* Extrait du document:
____________________
La première, c’est que la déduction, comme l’induction, repose sur un procédé fondamental, qui n’est ni le passage du particulier au général ni du général au particulier, mais du particulier au particulier.

La seconde, c’est que néanmoins il est bon de traduire ce passage du particulier au particulier en une proposition générale qui exclura par l’absurde les fausses conclusions particulières auxquelles on peut être entraîné par mille causes diverses.

De ces deux propositions, la première est la négation de toute logique ; la seconde, qui contredit la première, est, sous une autre forme, le retour à la théorie traditionnelle, réfutée par l’auteur.

1o Le passage du particulier au particulier n’est en réalité ni une induction ni une déduction : ce n’est pas même un raisonnement ; ce n’est pas une opération logique ; c’est une opération machinale, qui n’est ni vraie ni fausse, qui peut être vraie ou qui peut être fausse selon les cas, et c’est précisément la fonction de la logique de définir ces cas.

Que le passage du particulier au particulier puisse être tantôt vrai, tantôt faux, c’est ce qui résulte de l’expérience.
____________________
* D'après l'extrait:
• A. Réécrivez l'extrait sur la déduction et l'induction de « De ces deux » jusqu'à « réfutée par l’auteur. », en changeant « négation » en « réfutation ».
• B. Selon l'extrait sur la déduction et l'induction, pourquoi est-il bon de traduire le passage du particulier au particulier en une proposition générale ? Répondez en une à trois phrases.
• C. Reprenez l'extrait sur la déduction et l'induction et poursuivez-le après sa dernière phrase.

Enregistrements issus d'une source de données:
____________________
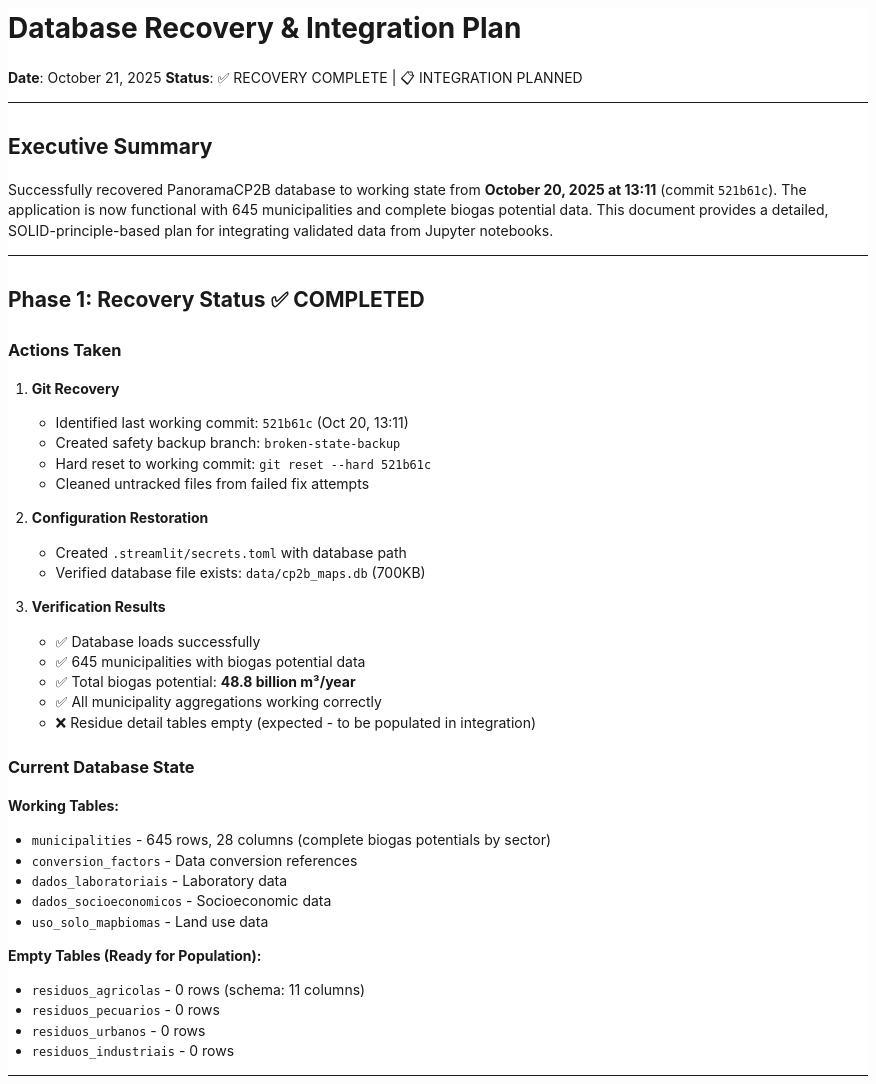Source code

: # Database Recovery & Integration Plan
**Date**: October 21, 2025
**Status**: ✅ RECOVERY COMPLETE | 📋 INTEGRATION PLANNED

---

## Executive Summary

Successfully recovered PanoramaCP2B database to working state from **October 20, 2025 at 13:11** (commit `521b61c`). The application is now functional with 645 municipalities and complete biogas potential data. This document provides a detailed, SOLID-principle-based plan for integrating validated data from Jupyter notebooks.

---

## Phase 1: Recovery Status ✅ COMPLETED

### Actions Taken

1. **Git Recovery**
   - Identified last working commit: `521b61c` (Oct 20, 13:11)
   - Created safety backup branch: `broken-state-backup`
   - Hard reset to working commit: `git reset --hard 521b61c`
   - Cleaned untracked files from failed fix attempts

2. **Configuration Restoration**
   - Created `.streamlit/secrets.toml` with database path
   - Verified database file exists: `data/cp2b_maps.db` (700KB)

3. **Verification Results**
   - ✅ Database loads successfully
   - ✅ 645 municipalities with biogas potential data
   - ✅ Total biogas potential: **48.8 billion m³/year**
   - ✅ All municipality aggregations working correctly
   - ❌ Residue detail tables empty (expected - to be populated in integration)

### Current Database State

**Working Tables:**
- `municipalities` - 645 rows, 28 columns (complete biogas potentials by sector)
- `conversion_factors` - Data conversion references
- `dados_laboratoriais` - Laboratory data
- `dados_socioeconomicos` - Socioeconomic data
- `uso_solo_mapbiomas` - Land use data

**Empty Tables (Ready for Population):**
- `residuos_agricolas` - 0 rows (schema: 11 columns)
- `residuos_pecuarios` - 0 rows
- `residuos_urbanos` - 0 rows
- `residuos_industriais` - 0 rows

---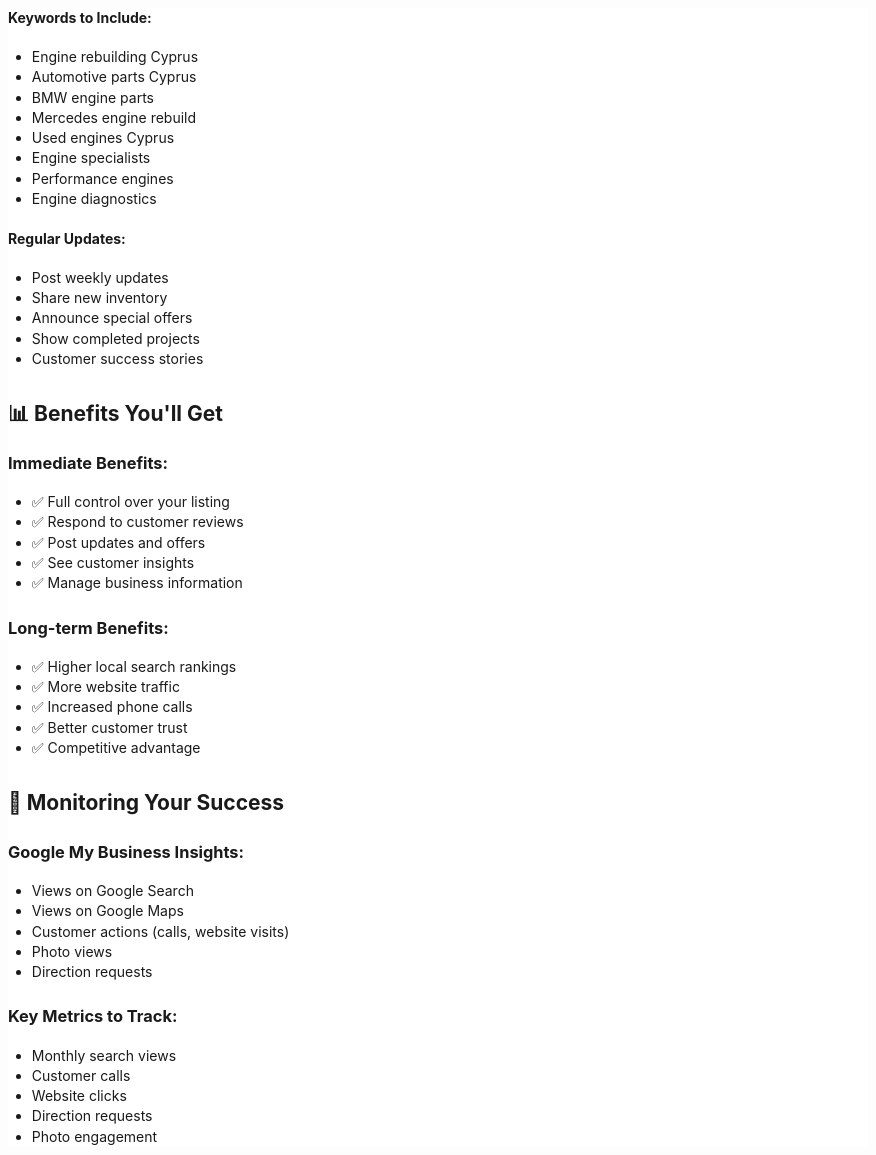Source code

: #### **Keywords to Include:**
- Engine rebuilding Cyprus
- Automotive parts Cyprus
- BMW engine parts
- Mercedes engine rebuild
- Used engines Cyprus
- Engine specialists
- Performance engines
- Engine diagnostics

#### **Regular Updates:**
- Post weekly updates
- Share new inventory
- Announce special offers
- Show completed projects
- Customer success stories

## 📊 Benefits You'll Get

### **Immediate Benefits:**
- ✅ Full control over your listing
- ✅ Respond to customer reviews
- ✅ Post updates and offers
- ✅ See customer insights
- ✅ Manage business information

### **Long-term Benefits:**
- ✅ Higher local search rankings
- ✅ More website traffic
- ✅ Increased phone calls
- ✅ Better customer trust
- ✅ Competitive advantage

## 🎯 Monitoring Your Success

### **Google My Business Insights:**
- Views on Google Search
- Views on Google Maps
- Customer actions (calls, website visits)
- Photo views
- Direction requests

### **Key Metrics to Track:**
- Monthly search views
- Customer calls
- Website clicks
- Direction requests
- Photo engagement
____________________
* Réponses par point:
• A.
De ces deux propositions, la première est la réfutation de toute logique ; la seconde, qui contredit la première, est, sous une autre forme, le retour à la théorie traditionnelle, réfutée par l’auteur.

• B. Parce que cette proposition générale exclura par l'absurde les fausses conclusions particulières auxquelles on peut être entraîné par mille causes diverses.

• C.
L’enfant qui s’est brûlé une fois le doigt au flambeau le retirera une autre fois pour ne pas se brûler de nouveau ; et il aura raison, mais par hasard ; car une autre fois, en agissant de même, il pourra avoir tort ; car par exemple, s’il a mangé une fois un fruit amer, il pourra ensuite refuser ce fruit, croyant qu’il doit être amer : et ce sera une erreur. Toutes les erreurs, les superstitions, sont de fausses inférences du particulier au particulier. C’est sans doute un des grands principes de la prudence dans la vie pratique ; mais c’est un principe d’erreur et de paresse intellectuelle autant que de perfection pratique.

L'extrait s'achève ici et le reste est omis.